> _YOUR TASK_
Rename "phylum" to "division" in the lines from the one with "scientific name: Coelophora inaequalis" up to and including the last line, leaving everything else unchanged, and give only those lines.

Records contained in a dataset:
— begin —
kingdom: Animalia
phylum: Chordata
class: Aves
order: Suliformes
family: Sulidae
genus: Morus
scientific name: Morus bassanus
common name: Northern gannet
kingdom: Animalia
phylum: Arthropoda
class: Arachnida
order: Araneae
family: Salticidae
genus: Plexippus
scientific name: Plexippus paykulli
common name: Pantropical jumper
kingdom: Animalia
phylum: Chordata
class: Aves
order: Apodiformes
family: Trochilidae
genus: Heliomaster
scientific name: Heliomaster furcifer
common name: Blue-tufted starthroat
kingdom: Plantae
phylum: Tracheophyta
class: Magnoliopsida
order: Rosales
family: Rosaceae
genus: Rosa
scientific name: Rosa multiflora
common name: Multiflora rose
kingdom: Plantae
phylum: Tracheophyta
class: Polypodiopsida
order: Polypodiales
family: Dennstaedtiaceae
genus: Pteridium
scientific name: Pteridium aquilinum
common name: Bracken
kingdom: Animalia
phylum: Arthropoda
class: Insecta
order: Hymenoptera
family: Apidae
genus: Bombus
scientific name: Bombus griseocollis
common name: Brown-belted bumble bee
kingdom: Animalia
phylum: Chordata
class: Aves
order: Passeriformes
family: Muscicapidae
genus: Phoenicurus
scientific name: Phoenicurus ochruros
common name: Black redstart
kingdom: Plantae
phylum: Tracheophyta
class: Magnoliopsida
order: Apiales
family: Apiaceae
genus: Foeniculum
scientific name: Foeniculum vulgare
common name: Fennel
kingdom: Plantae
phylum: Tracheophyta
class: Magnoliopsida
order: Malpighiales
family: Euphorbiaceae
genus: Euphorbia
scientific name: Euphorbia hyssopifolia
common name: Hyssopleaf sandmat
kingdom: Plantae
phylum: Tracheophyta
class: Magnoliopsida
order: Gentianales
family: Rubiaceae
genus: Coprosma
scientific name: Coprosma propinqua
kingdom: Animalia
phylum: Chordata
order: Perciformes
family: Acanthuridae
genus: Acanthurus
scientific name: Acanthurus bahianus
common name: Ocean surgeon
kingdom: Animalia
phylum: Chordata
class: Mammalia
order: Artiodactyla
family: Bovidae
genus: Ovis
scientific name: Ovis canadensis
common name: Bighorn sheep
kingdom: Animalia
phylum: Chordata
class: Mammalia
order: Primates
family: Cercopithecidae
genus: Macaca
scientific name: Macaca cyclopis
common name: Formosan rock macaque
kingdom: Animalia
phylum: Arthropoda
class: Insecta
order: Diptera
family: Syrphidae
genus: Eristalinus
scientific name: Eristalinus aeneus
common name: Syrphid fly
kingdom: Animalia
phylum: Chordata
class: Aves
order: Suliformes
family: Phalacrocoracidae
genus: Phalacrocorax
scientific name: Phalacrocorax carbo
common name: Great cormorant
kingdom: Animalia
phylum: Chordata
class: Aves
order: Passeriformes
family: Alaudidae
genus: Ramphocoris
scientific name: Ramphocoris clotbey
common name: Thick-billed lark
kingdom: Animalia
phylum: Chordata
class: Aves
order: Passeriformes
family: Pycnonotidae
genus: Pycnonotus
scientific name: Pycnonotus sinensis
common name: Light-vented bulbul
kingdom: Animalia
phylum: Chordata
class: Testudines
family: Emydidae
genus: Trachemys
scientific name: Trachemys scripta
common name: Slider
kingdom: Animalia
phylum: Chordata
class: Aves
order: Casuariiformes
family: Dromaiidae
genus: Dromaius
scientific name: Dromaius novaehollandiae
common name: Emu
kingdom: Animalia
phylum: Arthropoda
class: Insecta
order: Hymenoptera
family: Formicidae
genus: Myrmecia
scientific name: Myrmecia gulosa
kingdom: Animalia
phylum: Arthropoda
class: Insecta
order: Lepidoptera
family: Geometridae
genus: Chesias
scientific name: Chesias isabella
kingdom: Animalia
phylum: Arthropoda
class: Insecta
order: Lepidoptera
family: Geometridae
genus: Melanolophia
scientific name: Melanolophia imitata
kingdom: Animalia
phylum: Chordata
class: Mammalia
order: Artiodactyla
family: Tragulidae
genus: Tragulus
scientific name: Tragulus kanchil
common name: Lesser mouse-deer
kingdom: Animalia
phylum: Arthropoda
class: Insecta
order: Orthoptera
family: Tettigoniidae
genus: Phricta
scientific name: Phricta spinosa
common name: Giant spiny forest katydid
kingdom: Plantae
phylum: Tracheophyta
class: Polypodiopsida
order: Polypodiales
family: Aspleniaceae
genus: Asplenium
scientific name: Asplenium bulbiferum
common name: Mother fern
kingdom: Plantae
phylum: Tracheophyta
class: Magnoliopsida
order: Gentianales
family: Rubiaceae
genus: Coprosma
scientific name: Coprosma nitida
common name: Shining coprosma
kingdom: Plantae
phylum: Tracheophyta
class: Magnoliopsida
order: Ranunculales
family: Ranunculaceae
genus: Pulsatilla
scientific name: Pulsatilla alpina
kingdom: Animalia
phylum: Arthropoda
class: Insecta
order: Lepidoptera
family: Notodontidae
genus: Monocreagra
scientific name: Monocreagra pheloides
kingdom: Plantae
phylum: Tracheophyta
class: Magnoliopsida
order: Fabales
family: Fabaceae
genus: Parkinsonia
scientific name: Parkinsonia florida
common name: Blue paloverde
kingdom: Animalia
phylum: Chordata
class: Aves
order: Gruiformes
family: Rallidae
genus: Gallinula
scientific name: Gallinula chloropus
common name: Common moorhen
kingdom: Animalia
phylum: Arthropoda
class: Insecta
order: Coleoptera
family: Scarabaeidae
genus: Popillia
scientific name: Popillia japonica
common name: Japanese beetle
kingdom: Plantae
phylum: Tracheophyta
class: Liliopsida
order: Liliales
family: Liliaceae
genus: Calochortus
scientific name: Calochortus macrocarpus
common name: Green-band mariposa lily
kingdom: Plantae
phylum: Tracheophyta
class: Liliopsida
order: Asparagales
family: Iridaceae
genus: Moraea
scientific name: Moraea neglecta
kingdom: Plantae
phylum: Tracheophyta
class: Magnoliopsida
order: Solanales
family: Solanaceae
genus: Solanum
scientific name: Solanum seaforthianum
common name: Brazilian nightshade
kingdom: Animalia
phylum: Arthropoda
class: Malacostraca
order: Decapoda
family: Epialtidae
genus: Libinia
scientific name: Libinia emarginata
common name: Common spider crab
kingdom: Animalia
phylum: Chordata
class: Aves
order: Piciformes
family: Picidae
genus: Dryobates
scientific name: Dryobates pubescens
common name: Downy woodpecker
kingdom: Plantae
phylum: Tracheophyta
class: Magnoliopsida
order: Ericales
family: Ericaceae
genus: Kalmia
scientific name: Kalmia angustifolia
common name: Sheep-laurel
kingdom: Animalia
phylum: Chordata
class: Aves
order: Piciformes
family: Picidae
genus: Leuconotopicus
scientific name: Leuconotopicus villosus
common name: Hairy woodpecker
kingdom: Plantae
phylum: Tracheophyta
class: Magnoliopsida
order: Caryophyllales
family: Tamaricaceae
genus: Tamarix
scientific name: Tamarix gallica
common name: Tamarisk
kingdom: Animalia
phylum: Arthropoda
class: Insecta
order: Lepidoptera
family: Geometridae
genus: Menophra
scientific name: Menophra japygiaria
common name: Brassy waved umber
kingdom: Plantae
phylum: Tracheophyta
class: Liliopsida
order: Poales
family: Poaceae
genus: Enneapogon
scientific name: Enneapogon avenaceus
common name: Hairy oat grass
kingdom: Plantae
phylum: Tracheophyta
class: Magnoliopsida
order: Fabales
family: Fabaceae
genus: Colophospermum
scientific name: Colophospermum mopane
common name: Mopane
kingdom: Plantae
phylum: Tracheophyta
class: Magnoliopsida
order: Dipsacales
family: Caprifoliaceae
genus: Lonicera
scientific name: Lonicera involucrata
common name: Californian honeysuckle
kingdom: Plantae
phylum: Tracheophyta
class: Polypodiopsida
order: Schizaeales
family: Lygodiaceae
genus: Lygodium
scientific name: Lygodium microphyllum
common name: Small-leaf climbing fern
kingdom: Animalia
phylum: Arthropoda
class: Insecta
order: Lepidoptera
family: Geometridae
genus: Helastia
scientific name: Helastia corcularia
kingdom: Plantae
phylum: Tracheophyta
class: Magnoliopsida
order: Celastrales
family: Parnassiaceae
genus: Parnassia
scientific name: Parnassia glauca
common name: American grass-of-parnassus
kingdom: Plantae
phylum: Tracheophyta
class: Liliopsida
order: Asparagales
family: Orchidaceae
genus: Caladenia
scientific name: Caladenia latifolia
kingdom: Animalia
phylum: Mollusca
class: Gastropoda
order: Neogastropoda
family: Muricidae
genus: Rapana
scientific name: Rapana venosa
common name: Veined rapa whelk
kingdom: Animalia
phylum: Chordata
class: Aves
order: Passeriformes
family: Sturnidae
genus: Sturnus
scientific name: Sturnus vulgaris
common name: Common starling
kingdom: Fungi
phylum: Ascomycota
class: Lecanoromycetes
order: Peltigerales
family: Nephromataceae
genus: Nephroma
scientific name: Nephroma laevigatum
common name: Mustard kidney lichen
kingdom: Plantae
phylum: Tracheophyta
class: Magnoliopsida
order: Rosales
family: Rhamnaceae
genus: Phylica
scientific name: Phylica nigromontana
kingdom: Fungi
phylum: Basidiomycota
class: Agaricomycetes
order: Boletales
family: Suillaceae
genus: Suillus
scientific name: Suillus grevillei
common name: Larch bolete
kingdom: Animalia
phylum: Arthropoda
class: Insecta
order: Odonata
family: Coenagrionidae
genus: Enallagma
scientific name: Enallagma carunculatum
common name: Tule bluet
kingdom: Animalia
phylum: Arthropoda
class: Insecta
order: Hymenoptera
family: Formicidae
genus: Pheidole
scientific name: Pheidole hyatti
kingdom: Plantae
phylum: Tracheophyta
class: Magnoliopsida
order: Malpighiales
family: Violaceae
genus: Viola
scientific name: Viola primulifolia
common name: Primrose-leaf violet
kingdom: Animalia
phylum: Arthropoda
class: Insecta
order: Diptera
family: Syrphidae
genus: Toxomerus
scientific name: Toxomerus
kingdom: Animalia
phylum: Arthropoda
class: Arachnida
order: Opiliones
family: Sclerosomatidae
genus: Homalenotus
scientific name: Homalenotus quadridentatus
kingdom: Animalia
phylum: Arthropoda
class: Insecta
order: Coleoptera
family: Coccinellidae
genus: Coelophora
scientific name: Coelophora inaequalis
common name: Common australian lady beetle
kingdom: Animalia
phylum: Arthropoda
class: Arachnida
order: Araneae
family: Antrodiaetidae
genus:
— end —
> _OUTPUT_
scientific name: Coelophora inaequalis
common name: Common australian lady beetle
kingdom: Animalia
division: Arthropoda
class: Arachnida
order: Araneae
family: Antrodiaetidae
genus:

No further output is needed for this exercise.